WRITTEN INSTRUCTION
Return every line of the records below word for word, leaving nothing out and changing nothing.

[Stored items]
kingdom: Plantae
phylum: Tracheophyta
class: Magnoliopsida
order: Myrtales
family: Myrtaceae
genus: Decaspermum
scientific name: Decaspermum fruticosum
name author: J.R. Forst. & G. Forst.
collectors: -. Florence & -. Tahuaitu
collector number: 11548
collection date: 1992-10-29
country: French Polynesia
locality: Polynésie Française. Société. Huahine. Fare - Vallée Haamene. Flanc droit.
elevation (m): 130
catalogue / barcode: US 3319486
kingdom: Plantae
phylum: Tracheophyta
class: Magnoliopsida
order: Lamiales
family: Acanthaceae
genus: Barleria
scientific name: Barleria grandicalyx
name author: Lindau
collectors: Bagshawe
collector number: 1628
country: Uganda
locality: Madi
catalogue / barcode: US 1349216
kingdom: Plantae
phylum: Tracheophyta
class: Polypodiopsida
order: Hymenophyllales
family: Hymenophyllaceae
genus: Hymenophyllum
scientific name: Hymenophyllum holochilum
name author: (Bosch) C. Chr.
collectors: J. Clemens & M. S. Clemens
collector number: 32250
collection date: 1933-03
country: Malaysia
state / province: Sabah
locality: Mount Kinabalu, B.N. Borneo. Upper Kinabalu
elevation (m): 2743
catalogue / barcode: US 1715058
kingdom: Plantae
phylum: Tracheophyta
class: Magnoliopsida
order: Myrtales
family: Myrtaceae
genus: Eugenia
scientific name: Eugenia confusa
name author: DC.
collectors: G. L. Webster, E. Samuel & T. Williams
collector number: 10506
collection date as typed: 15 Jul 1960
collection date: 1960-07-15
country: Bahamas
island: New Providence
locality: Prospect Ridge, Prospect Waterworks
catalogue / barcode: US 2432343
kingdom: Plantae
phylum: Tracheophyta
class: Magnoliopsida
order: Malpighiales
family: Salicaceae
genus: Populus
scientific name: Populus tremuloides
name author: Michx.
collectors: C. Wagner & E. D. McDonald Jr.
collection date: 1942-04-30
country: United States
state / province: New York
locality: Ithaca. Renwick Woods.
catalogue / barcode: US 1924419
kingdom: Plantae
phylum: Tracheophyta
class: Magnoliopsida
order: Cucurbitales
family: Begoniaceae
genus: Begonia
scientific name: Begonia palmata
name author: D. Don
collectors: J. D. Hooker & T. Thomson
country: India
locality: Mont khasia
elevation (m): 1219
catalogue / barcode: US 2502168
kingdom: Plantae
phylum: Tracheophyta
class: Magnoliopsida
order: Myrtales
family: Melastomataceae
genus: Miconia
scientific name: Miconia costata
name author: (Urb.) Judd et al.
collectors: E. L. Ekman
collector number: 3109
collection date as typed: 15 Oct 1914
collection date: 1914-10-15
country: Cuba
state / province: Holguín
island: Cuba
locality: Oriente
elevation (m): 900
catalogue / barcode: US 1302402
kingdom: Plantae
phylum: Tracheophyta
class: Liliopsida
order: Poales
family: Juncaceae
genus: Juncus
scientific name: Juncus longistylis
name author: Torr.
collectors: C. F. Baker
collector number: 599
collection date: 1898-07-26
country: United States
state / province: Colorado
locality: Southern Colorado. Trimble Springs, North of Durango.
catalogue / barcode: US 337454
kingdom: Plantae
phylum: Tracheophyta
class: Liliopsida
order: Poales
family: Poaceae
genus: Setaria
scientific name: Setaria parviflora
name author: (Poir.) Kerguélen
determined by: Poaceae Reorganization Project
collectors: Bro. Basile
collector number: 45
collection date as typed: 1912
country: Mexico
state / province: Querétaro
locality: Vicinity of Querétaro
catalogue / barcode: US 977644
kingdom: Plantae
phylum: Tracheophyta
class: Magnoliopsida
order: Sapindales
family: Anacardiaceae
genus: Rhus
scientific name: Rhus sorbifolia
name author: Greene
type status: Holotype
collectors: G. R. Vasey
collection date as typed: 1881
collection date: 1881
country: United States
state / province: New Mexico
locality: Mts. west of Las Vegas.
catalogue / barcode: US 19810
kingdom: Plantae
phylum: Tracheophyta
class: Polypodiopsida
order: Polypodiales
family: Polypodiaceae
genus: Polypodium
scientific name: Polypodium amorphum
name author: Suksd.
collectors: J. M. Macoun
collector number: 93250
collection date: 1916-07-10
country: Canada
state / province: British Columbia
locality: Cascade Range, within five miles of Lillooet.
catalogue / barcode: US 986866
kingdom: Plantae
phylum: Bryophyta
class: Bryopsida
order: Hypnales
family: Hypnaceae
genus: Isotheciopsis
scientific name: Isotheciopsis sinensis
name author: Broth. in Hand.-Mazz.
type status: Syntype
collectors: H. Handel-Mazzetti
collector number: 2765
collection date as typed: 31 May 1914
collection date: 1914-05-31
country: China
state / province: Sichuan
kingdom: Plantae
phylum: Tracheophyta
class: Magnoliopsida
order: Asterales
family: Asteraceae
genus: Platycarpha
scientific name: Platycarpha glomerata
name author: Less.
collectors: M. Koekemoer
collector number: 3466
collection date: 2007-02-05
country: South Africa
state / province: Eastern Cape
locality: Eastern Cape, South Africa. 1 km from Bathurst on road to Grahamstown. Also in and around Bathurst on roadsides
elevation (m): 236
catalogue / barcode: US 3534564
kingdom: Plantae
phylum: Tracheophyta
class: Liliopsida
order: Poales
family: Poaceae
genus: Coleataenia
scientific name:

TASK ANSWER
kingdom: Plantae
phylum: Tracheophyta
class: Magnoliopsida
order: Myrtales
family: Myrtaceae
genus: Decaspermum
scientific name: Decaspermum fruticosum
name author: J.R. Forst. & G. Forst.
collectors: -. Florence & -. Tahuaitu
collector number: 11548
collection date: 1992-10-29
country: French Polynesia
locality: Polynésie Française. Société. Huahine. Fare - Vallée Haamene. Flanc droit.
elevation (m): 130
catalogue / barcode: US 3319486
kingdom: Plantae
phylum: Tracheophyta
class: Magnoliopsida
order: Lamiales
family: Acanthaceae
genus: Barleria
scientific name: Barleria grandicalyx
name author: Lindau
collectors: Bagshawe
collector number: 1628
country: Uganda
locality: Madi
catalogue / barcode: US 1349216
kingdom: Plantae
phylum: Tracheophyta
class: Polypodiopsida
order: Hymenophyllales
family: Hymenophyllaceae
genus: Hymenophyllum
scientific name: Hymenophyllum holochilum
name author: (Bosch) C. Chr.
collectors: J. Clemens & M. S. Clemens
collector number: 32250
collection date: 1933-03
country: Malaysia
state / province: Sabah
locality: Mount Kinabalu, B.N. Borneo. Upper Kinabalu
elevation (m): 2743
catalogue / barcode: US 1715058
kingdom: Plantae
phylum: Tracheophyta
class: Magnoliopsida
order: Myrtales
family: Myrtaceae
genus: Eugenia
scientific name: Eugenia confusa
name author: DC.
collectors: G. L. Webster, E. Samuel & T. Williams
collector number: 10506
collection date as typed: 15 Jul 1960
collection date: 1960-07-15
country: Bahamas
island: New Providence
locality: Prospect Ridge, Prospect Waterworks
catalogue / barcode: US 2432343
kingdom: Plantae
phylum: Tracheophyta
class: Magnoliopsida
order: Malpighiales
family: Salicaceae
genus: Populus
scientific name: Populus tremuloides
name author: Michx.
collectors: C. Wagner & E. D. McDonald Jr.
collection date: 1942-04-30
country: United States
state / province: New York
locality: Ithaca. Renwick Woods.
catalogue / barcode: US 1924419
kingdom: Plantae
phylum: Tracheophyta
class: Magnoliopsida
order: Cucurbitales
family: Begoniaceae
genus: Begonia
scientific name: Begonia palmata
name author: D. Don
collectors: J. D. Hooker & T. Thomson
country: India
locality: Mont khasia
elevation (m): 1219
catalogue / barcode: US 2502168
kingdom: Plantae
phylum: Tracheophyta
class: Magnoliopsida
order: Myrtales
family: Melastomataceae
genus: Miconia
scientific name: Miconia costata
name author: (Urb.) Judd et al.
collectors: E. L. Ekman
collector number: 3109
collection date as typed: 15 Oct 1914
collection date: 1914-10-15
country: Cuba
state / province: Holguín
island: Cuba
locality: Oriente
elevation (m): 900
catalogue / barcode: US 1302402
kingdom: Plantae
phylum: Tracheophyta
class: Liliopsida
order: Poales
family: Juncaceae
genus: Juncus
scientific name: Juncus longistylis
name author: Torr.
collectors: C. F. Baker
collector number: 599
collection date: 1898-07-26
country: United States
state / province: Colorado
locality: Southern Colorado. Trimble Springs, North of Durango.
catalogue / barcode: US 337454
kingdom: Plantae
phylum: Tracheophyta
class: Liliopsida
order: Poales
family: Poaceae
genus: Setaria
scientific name: Setaria parviflora
name author: (Poir.) Kerguélen
determined by: Poaceae Reorganization Project
collectors: Bro. Basile
collector number: 45
collection date as typed: 1912
country: Mexico
state / province: Querétaro
locality: Vicinity of Querétaro
catalogue / barcode: US 977644
kingdom: Plantae
phylum: Tracheophyta
class: Magnoliopsida
order: Sapindales
family: Anacardiaceae
genus: Rhus
scientific name: Rhus sorbifolia
name author: Greene
type status: Holotype
collectors: G. R. Vasey
collection date as typed: 1881
collection date: 1881
country: United States
state / province: New Mexico
locality: Mts. west of Las Vegas.
catalogue / barcode: US 19810
kingdom: Plantae
phylum: Tracheophyta
class: Polypodiopsida
order: Polypodiales
family: Polypodiaceae
genus: Polypodium
scientific name: Polypodium amorphum
name author: Suksd.
collectors: J. M. Macoun
collector number: 93250
collection date: 1916-07-10
country: Canada
state / province: British Columbia
locality: Cascade Range, within five miles of Lillooet.
catalogue / barcode: US 986866
kingdom: Plantae
phylum: Bryophyta
class: Bryopsida
order: Hypnales
family: Hypnaceae
genus: Isotheciopsis
scientific name: Isotheciopsis sinensis
name author: Broth. in Hand.-Mazz.
type status: Syntype
collectors: H. Handel-Mazzetti
collector number: 2765
collection date as typed: 31 May 1914
collection date: 1914-05-31
country: China
state / province: Sichuan
kingdom: Plantae
phylum: Tracheophyta
class: Magnoliopsida
order: Asterales
family: Asteraceae
genus: Platycarpha
scientific name: Platycarpha glomerata
name author: Less.
collectors: M. Koekemoer
collector number: 3466
collection date: 2007-02-05
country: South Africa
state / province: Eastern Cape
locality: Eastern Cape, South Africa. 1 km from Bathurst on road to Grahamstown. Also in and around Bathurst on roadsides
elevation (m): 236
catalogue / barcode: US 3534564
kingdom: Plantae
phylum: Tracheophyta
class: Liliopsida
order: Poales
family: Poaceae
genus: Coleataenia
scientific name:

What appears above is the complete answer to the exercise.